私が最初に人を好きになったのは、幼稚園の時だった。
同じ幼稚園に通う男の子。
名前なんてもう忘れてしまった。
1歳年上の男の子にいじめられている私を助けようとして、ものの見事に返り討ちされた男の子。
「僕が守ってあげるよ」
そんなかっこいいセリフを口にしながら、いつもいつも負けていた。でも私は、自分のために戦ってくれているその子が好きになった。
理由なんて無かった。
ただ『好き』という感情があふれ出し、その子に「好き」だと告げられた。
私もその子を、「好き」だと言った。
真っ直ぐな想い。素直な心。
純粋に誰かを想う心。
いつからだろう。
真っ直ぐに気持ちを出せなくなったのは・・・
あふれる感情にウソを吐き、友だちにも本音で話さなくなった。できない理由を考えられるようになり、本当の気持ちを抑え込むようになった。

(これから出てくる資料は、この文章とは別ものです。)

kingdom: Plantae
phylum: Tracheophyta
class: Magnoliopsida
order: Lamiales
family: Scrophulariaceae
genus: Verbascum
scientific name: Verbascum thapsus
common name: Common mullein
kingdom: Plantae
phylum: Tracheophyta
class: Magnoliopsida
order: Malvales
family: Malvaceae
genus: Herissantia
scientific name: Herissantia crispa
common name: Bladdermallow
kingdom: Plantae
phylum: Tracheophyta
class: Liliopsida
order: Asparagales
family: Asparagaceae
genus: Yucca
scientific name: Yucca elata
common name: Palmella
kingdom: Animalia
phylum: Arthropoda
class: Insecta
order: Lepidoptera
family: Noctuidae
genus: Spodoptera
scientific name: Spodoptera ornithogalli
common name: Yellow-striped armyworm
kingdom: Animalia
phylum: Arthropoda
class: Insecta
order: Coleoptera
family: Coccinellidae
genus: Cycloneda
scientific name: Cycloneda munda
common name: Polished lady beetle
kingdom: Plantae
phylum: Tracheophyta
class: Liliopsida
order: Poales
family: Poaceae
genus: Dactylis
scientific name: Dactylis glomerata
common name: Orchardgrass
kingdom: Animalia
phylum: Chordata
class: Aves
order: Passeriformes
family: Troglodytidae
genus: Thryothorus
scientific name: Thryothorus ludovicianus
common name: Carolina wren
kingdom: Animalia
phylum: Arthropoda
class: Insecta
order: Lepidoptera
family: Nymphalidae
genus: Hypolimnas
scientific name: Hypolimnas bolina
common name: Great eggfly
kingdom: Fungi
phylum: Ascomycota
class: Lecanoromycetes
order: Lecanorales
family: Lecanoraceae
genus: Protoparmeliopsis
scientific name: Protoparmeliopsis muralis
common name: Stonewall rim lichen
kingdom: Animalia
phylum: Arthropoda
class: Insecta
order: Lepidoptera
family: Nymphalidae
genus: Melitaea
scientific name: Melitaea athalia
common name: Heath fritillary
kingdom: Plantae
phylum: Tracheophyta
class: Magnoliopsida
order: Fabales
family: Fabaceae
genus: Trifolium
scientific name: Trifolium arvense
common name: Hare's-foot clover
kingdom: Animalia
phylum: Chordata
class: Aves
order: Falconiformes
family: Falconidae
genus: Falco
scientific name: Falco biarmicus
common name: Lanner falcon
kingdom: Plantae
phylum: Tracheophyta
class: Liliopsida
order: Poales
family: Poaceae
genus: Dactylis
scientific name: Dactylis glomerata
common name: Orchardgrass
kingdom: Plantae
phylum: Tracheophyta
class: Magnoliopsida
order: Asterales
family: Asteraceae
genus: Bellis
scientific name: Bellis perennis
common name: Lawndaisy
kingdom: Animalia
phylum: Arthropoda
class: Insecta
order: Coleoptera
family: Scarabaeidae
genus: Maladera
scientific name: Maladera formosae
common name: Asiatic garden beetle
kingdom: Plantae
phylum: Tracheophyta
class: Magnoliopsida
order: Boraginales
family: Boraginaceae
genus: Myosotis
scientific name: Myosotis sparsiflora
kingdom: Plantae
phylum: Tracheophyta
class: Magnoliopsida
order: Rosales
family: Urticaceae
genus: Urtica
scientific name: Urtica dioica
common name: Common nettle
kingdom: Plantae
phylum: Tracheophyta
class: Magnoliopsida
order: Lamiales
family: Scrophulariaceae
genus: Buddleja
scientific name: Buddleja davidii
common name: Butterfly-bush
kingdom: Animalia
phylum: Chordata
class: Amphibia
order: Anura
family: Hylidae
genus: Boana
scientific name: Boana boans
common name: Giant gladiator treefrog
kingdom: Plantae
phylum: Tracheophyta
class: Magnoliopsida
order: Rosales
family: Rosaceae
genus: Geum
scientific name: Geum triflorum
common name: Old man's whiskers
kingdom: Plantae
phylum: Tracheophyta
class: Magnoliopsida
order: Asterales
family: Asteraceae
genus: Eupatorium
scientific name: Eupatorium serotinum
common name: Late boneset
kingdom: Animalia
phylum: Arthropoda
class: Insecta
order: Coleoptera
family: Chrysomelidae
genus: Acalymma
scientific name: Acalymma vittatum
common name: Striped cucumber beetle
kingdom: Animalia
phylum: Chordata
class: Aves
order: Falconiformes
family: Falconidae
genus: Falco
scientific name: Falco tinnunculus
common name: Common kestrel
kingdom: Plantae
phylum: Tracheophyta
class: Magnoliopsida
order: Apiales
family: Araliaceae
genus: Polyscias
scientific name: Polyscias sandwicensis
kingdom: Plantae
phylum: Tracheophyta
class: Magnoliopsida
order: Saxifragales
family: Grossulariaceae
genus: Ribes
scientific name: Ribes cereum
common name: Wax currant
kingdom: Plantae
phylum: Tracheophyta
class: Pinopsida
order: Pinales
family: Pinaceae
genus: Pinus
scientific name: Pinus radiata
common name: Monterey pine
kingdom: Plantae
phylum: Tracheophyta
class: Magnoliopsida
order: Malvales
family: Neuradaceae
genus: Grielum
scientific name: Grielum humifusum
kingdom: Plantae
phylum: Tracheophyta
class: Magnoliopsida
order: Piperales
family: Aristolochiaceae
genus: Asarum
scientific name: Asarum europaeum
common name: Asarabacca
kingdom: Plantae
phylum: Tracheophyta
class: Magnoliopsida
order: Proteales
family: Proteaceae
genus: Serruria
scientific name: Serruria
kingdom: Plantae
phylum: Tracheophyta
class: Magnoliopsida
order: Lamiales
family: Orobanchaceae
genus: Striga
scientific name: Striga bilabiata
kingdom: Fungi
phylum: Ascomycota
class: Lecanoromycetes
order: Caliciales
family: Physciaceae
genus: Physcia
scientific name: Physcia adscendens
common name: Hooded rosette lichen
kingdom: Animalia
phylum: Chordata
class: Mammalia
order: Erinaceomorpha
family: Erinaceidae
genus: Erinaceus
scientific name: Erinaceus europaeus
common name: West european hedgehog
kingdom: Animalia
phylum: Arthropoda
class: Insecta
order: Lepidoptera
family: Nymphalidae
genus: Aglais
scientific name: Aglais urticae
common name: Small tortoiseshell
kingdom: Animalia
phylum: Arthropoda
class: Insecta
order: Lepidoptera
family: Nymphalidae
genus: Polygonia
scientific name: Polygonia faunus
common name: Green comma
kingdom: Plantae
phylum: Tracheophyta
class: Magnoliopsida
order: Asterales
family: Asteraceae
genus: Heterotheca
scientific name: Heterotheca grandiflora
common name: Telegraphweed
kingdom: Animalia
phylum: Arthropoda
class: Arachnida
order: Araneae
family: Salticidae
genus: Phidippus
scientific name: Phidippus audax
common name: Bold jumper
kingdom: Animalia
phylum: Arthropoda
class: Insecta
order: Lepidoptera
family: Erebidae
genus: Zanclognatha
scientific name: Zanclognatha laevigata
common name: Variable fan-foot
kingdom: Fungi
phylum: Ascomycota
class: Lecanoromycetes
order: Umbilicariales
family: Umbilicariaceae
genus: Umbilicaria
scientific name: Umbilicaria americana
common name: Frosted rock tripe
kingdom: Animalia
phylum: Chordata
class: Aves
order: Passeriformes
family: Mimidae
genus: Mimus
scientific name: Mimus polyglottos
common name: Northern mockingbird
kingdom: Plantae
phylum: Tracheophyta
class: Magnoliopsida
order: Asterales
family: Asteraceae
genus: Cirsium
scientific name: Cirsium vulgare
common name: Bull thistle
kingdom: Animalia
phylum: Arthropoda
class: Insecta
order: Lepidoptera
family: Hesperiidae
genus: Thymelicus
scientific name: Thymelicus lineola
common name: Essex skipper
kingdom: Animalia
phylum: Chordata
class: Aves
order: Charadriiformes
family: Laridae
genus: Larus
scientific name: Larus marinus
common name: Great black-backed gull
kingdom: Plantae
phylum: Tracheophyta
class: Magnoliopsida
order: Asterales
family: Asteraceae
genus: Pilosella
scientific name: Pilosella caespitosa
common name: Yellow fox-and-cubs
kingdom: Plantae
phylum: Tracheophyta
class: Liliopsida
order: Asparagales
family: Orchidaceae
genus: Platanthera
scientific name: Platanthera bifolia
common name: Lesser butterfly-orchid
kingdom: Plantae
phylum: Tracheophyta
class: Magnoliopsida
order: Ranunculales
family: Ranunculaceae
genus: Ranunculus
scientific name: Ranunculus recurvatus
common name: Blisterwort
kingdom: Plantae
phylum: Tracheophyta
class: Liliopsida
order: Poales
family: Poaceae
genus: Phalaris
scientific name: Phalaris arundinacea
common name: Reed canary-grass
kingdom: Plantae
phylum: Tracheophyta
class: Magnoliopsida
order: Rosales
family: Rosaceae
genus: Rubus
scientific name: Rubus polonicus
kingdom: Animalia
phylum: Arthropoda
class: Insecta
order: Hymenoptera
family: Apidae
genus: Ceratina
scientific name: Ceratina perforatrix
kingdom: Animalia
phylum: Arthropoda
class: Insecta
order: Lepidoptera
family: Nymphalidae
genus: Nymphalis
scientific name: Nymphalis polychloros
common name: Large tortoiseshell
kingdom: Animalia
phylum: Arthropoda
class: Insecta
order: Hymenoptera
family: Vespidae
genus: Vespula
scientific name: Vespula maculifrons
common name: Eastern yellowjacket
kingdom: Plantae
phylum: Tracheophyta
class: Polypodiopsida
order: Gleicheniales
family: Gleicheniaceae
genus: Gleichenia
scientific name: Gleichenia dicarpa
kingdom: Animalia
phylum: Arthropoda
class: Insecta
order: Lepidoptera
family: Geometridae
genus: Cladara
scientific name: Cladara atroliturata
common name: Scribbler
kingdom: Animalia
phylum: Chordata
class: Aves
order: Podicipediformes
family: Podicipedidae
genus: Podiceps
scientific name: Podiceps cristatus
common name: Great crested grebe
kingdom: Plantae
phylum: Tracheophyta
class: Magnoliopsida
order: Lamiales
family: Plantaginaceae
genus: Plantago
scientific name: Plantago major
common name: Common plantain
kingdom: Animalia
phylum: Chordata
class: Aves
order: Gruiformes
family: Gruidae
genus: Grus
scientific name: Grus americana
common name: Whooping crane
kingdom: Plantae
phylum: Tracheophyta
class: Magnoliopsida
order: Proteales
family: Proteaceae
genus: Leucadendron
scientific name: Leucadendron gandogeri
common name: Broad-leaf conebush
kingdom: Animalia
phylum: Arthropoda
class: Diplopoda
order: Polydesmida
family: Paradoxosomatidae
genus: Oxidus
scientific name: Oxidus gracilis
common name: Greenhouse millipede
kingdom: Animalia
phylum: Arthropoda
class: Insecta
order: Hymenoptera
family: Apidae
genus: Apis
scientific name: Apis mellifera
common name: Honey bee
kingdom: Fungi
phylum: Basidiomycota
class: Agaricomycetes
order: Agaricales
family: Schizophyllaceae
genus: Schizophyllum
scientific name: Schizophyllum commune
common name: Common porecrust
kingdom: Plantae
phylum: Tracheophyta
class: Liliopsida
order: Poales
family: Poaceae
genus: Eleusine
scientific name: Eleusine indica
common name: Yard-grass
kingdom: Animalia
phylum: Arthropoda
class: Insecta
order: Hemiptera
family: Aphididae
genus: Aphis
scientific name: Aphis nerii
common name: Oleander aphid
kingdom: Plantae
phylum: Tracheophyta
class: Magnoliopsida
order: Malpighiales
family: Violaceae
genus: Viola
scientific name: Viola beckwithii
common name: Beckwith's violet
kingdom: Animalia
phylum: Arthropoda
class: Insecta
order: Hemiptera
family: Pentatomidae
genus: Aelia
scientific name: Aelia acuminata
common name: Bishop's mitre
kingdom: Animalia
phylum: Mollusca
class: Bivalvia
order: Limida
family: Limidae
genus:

愛想笑いを覚え、駆け引きをするようになり、素直に好きだと言えなくなった。
いや、自分の本当の気持ちが分からなくなったのかも知れない。たった一言、「好き」と伝えればいいのに、遠回りをして見失ってしまう。
余計な飾りなんていらない。
究極の告白は、
「君が好きだ」「私も好き」。
・・・ああ、そうか。
だから、人は誰かを好きにならずにはいられないんだ。
だとすれば私は───
考え込んでいるうちに、すっかり辺りが暗くなっていた。日が落ちるとゲームセンター付近は、徐々に物騒になる。
まだ少し目が腫れぼったいが、もうこのベンチから離れよう。そう思って立ち上がると目の前に、茶髪にピアスをジャララジャラとぶら下げた男性が立っていた。
男性の横をすり抜けようとすると、私と同じ方向に移動して通せんぼをしてくる。ニタニタと下品な笑みを浮かべている。
今日は智洋も美優もいない。ちょっとヤバイかも知れない。
ガムをクチャクチャと噛みながら、近寄ってくる。
「おい、ちょっと付き合えよ」
「い、いえ、急いでいるので」
「ああ?お前の都合なんか聞いちゃいねーし。お前はオレに、大人しくついてくりゃいいんだよ!!」
手首をつかまれ、強引に引っ張られる。
「い、いや・・・」
「ちょっとゴメンなさいよ」
誰かが横から割り込み、私をつかんでいた手を振り払う。
「んだ、てめーはよ!!」
怒声が響くと同時に、その人物は両手で突き飛ばされた。
「・・・桐山?」
「よう、お前はオレが守ってやるから心配すんな」
ニカッと笑った桐山が、再び私の前に立つ。明らかにイラついている茶髪が、下から上へと舐めるように桐山を睨み付ける。
「ナメてんじゃねーぞ。やんのか、コラ!!」
ヒートアップする茶髪に、桐山は動じる事もなく睨み返す。
「ナメてんのはそっちだろ、こう見えてもオレは・・・ああ、警察!!」
「あ?」
桐山が指を差した方向に、茶髪は反射的に視線を移した。
「・・・逃げ足は速いんだよ!!」
桐山の手が、私の手をつかんで走り出す。
「え、ええ!?」
私の手を引きながら、人通りの多い方向へと全力で走る。
そんな桐山の背中を見詰めながら、鼓動がドンドン速くなっていく。